Sometimes referred to as called “straight slots” or “spinning reel games,” classic slots are the oldest and still among the most popular games found on casino floors. They closely resemble Charles Fey’s 1898 prototype, featuring side-by-side reels that spin independent of one another. On their faces are symbols that line up in the “window” of the machine.
A horizontal line running across the middle the window is known as the “payline.” When certain combinations of symbols align there, a “payout” is made. The amount of the payout is predetermined, a fixed amount based upon the number of credits bet and the combination of symbols obtained.
On classic slots, the reels are set in motion by pulling down a lever, also called the “handle” or “arm,” which is traditionally mounted on the right side of the machine. More modern versions are activated by pressing a “spin” or “play” button on the slot machine’s face. It is this arm that spurred the nickname “one-armed bandits.” For those who appreciate hassle-free simplicity accompanied by low risk, classic slots are the perfect choice.
More Options Added
For almost a hundred years, classic slots were limited to three reels. That’s because the diameter of the physical reels dictated the minimum size of the machines. With the introduction of electronics and video screens, such restrictions became obsolete. Initially, the new machines still looked very much like originals, The familiarity helped ease the transition, as did sound effects of clinking coins when coinless payment mechanism were introduced.

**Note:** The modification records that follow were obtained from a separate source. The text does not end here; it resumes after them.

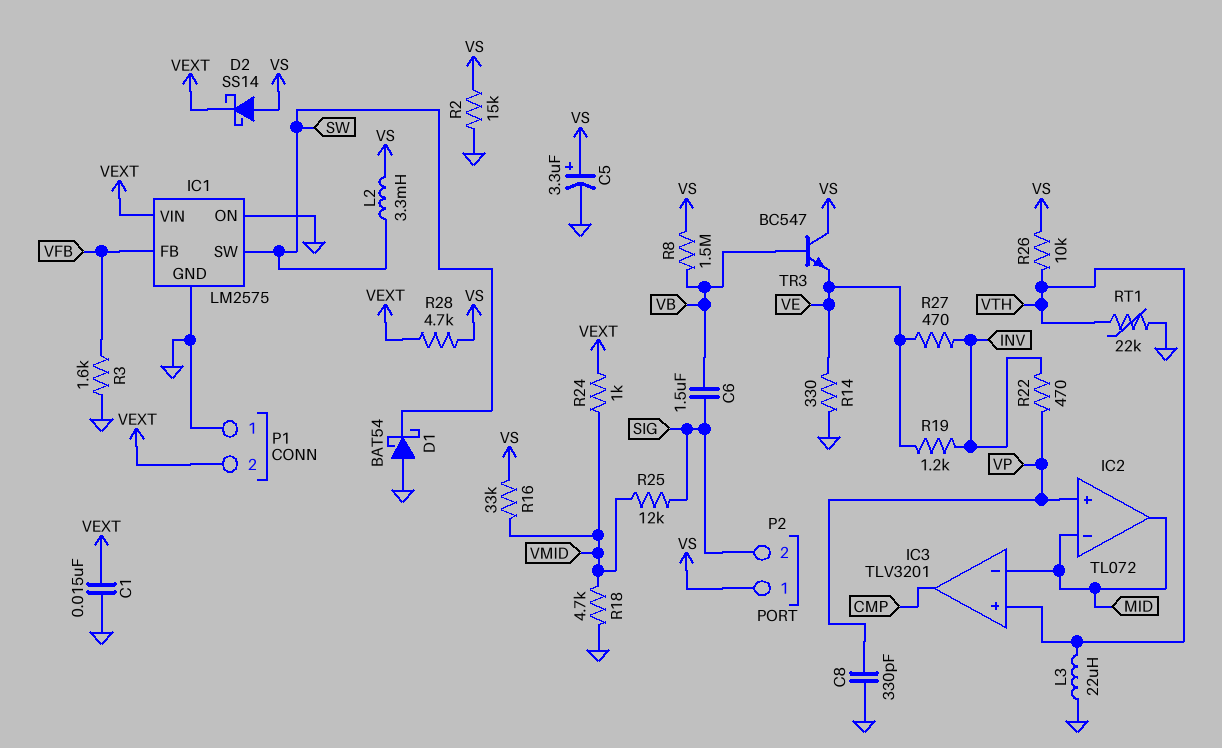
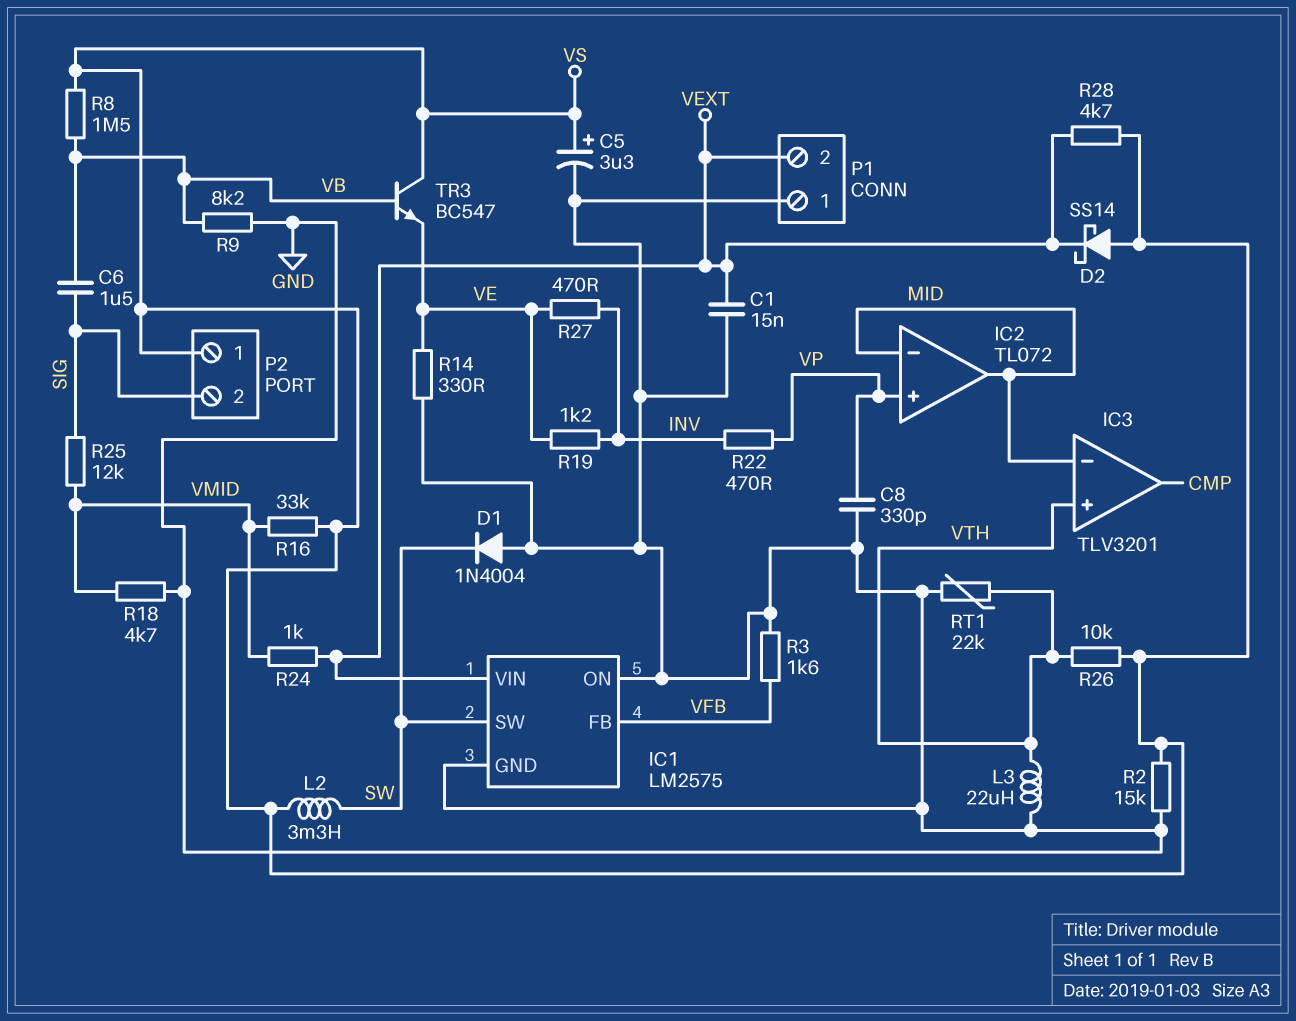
D1: schottky BAT54 (A GND, K SW) -> diode 1N4004 (A GND, K SW)
R9: none -> 8.2k (GND, VB)

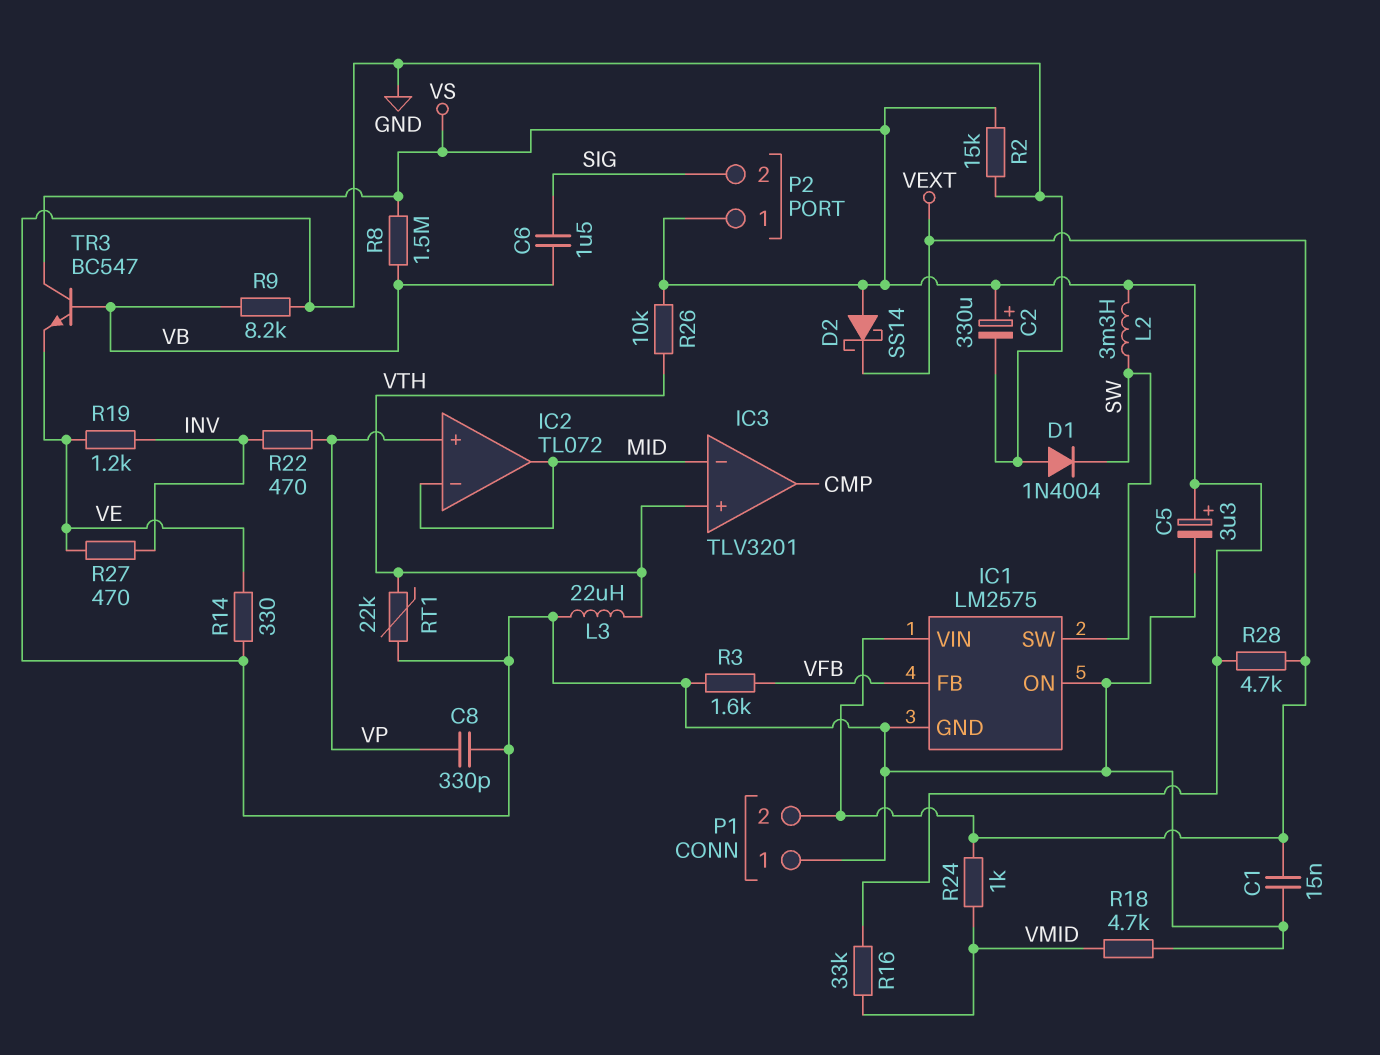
C2: none -> 330uF (plus VS, minus GND)
R25: 12k (SIG, VMID) -> none

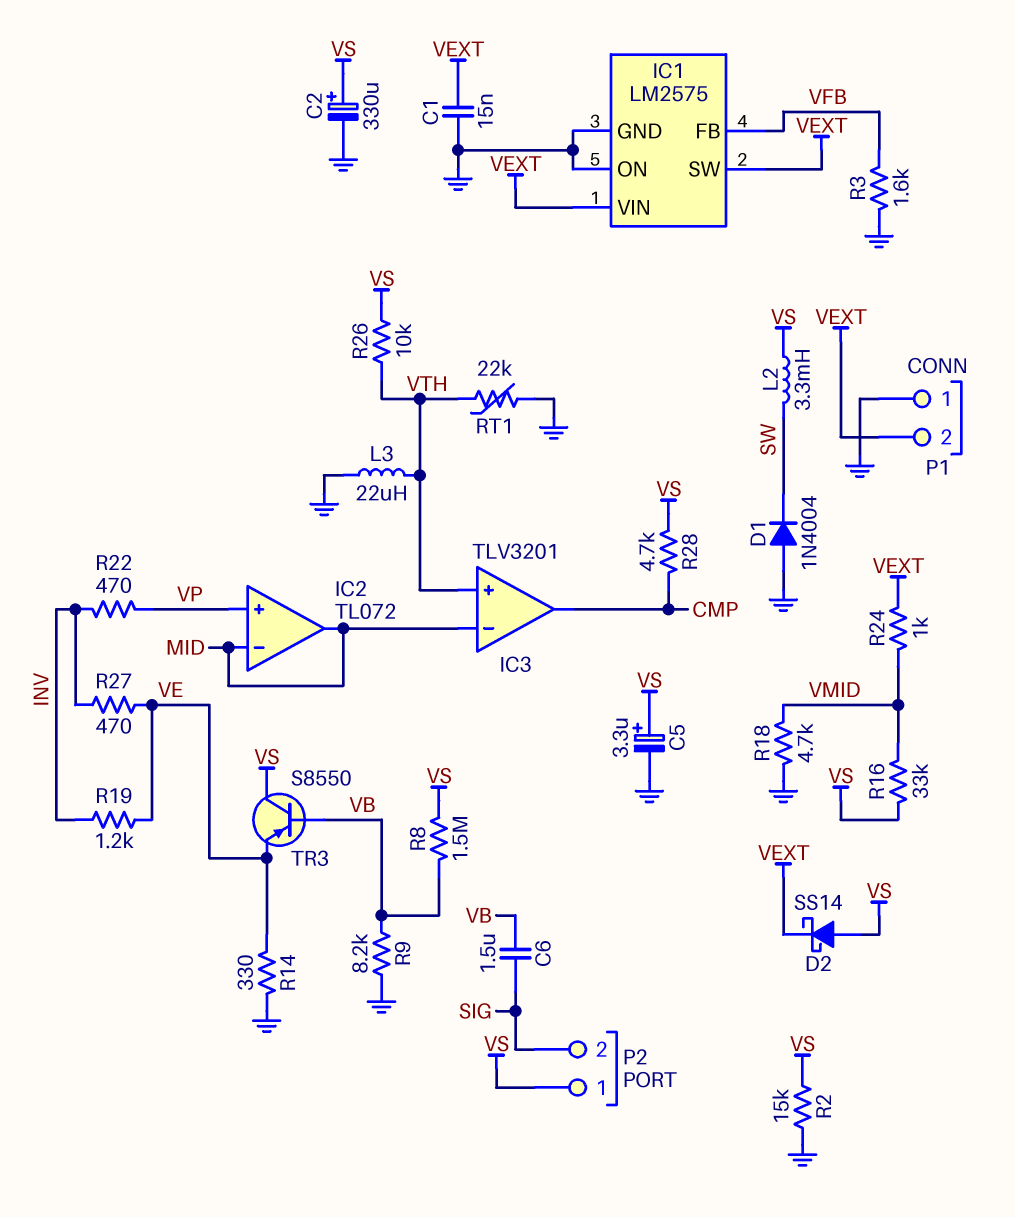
C8: 330pF (GND, VP) -> none
IC1 pin SW: SW -> VEXT
R28: 4.7k (VEXT, VS) -> 4.7k (CMP, VS)
TR3: NPN BC547 (B VB, C VS, E VE) -> PNP S8550 (B VB, C VS, E VE)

One innovation that was welcomed with open arms by the slot-playing pubic was the addition of multiple paylines to classic machines. A second horizontal payline was placed above the central one and a third line below. To access these, a second and third coin had to be played. Payout tables were revised accordingly so that the biggest jackpot remained on the center line, but now there were two more ways to win big. Over time, fourth and fifth payline patterns were added, too.
It did not take long for slot manufacturers to begin introducing five-reel formats with even more payline options. These five-reel games allow much larger payouts for the top jackpot, because matching five symbols is considerably more difficult than matching just three. The five-reelers brought more variety to the slot floor, and they soon began to take over prime space that their predecessors had always reserved.
The Classics of Today
Standard three-reel single payline machines are still found in casinos, including the ever-popular Red, White & Blue and 777, which remain the mainstays of many slot tournaments. Right alongside them are the multiple payline versions, offering more ways to land a winning combination. These are certainly the easiest games to learn and play. They make a great starting point for those new to slots and can be expected to survive even as newer, more complex high-tech slots are introduced. They also provide a steady and secure source of income for casinos.

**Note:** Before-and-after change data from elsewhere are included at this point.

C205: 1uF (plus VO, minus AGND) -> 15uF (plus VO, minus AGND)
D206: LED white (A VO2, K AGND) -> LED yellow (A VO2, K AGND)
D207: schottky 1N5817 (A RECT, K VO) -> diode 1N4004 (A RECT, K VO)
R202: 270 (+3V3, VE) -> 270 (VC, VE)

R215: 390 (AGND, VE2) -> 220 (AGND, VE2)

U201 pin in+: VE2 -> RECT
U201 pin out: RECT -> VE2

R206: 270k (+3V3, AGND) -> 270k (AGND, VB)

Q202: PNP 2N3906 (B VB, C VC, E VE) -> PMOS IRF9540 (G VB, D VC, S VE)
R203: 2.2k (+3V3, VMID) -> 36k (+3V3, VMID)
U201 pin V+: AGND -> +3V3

Joining the basic classics are intriguing variations, such as Wildcard Slots featuring a special symbol that substitutes for any other symbol. This gives players more opportunities to win. Some versions even allow the Wild symbol to count when it is just above or below the payline, and three Wilds on a payline delivers a jackpot—sometimes even the top prize.

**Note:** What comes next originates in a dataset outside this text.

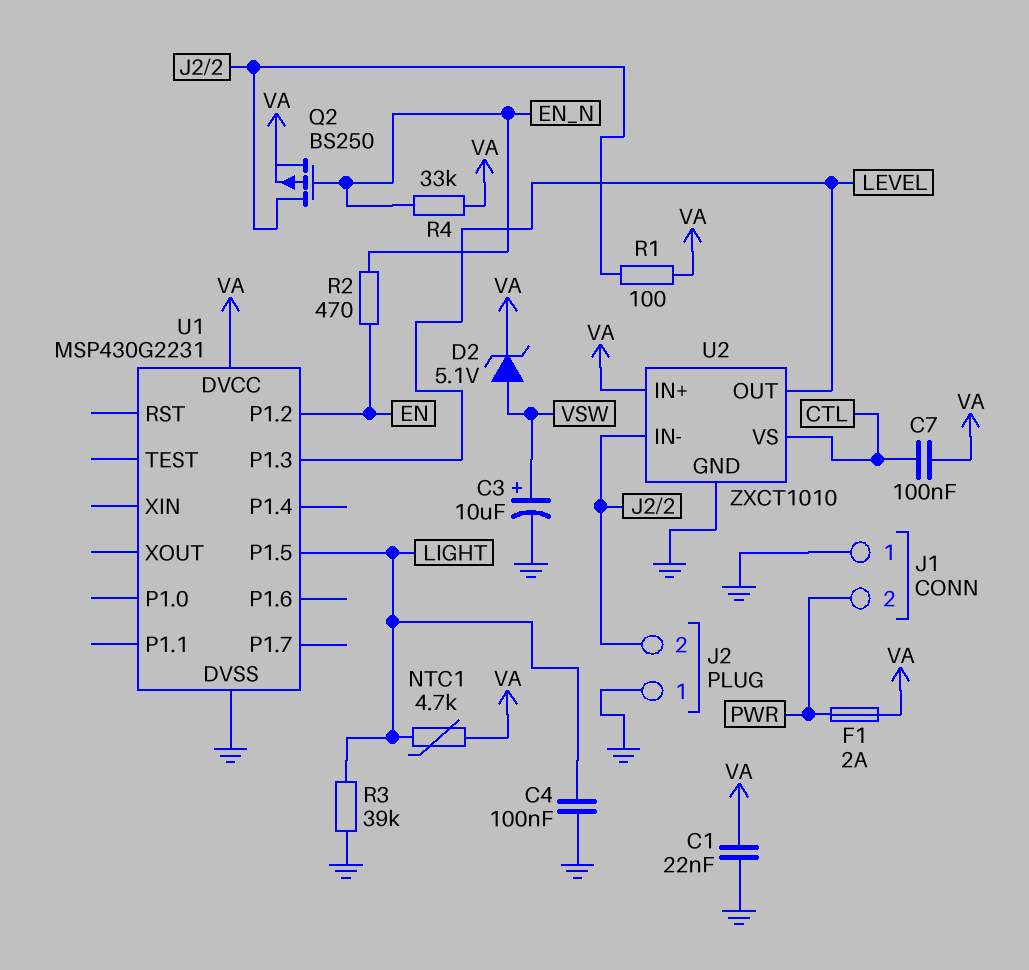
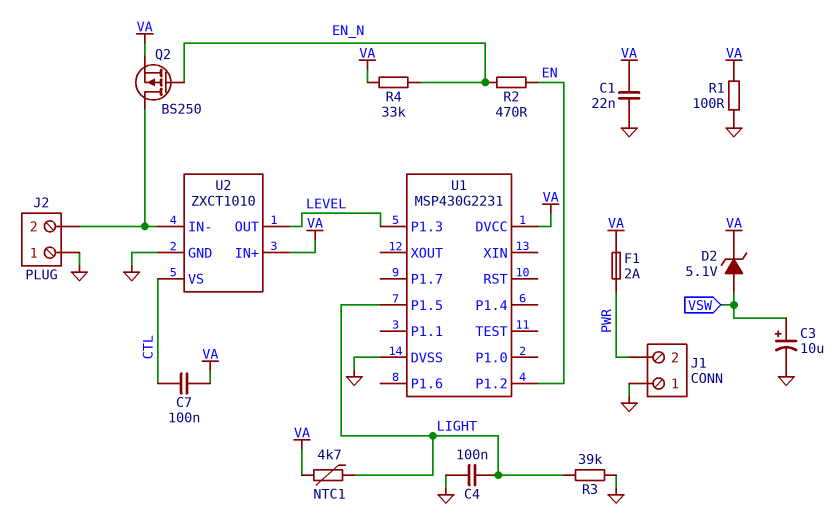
R1: 100 (J2/2, VA) -> 100 (GND, VA)

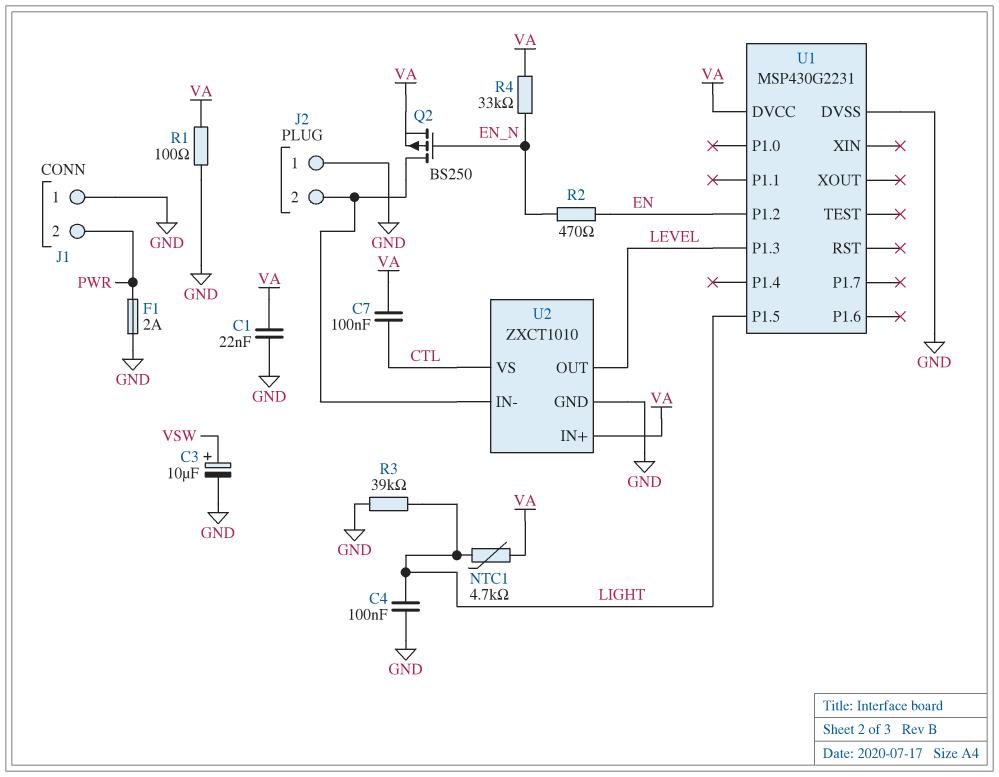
D2: zener 5.1V (A VSW, K VA) -> none
F1: 2A (PWR, VA) -> 2A (GND, PWR)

Another classic variation is the Multiplier Slot. It has symbols that multiply the value of a winning combination by 2X, 3X, 5X or even 10X. Some of these incorporate the wildcard feature as well, and they are known as Bonus Multipliers. And multiple payline classic slots are no longer limited to one, three or five paylines. Versions are available with nine, fifteen, twenty five, and even sixty ways to line up winning combinations.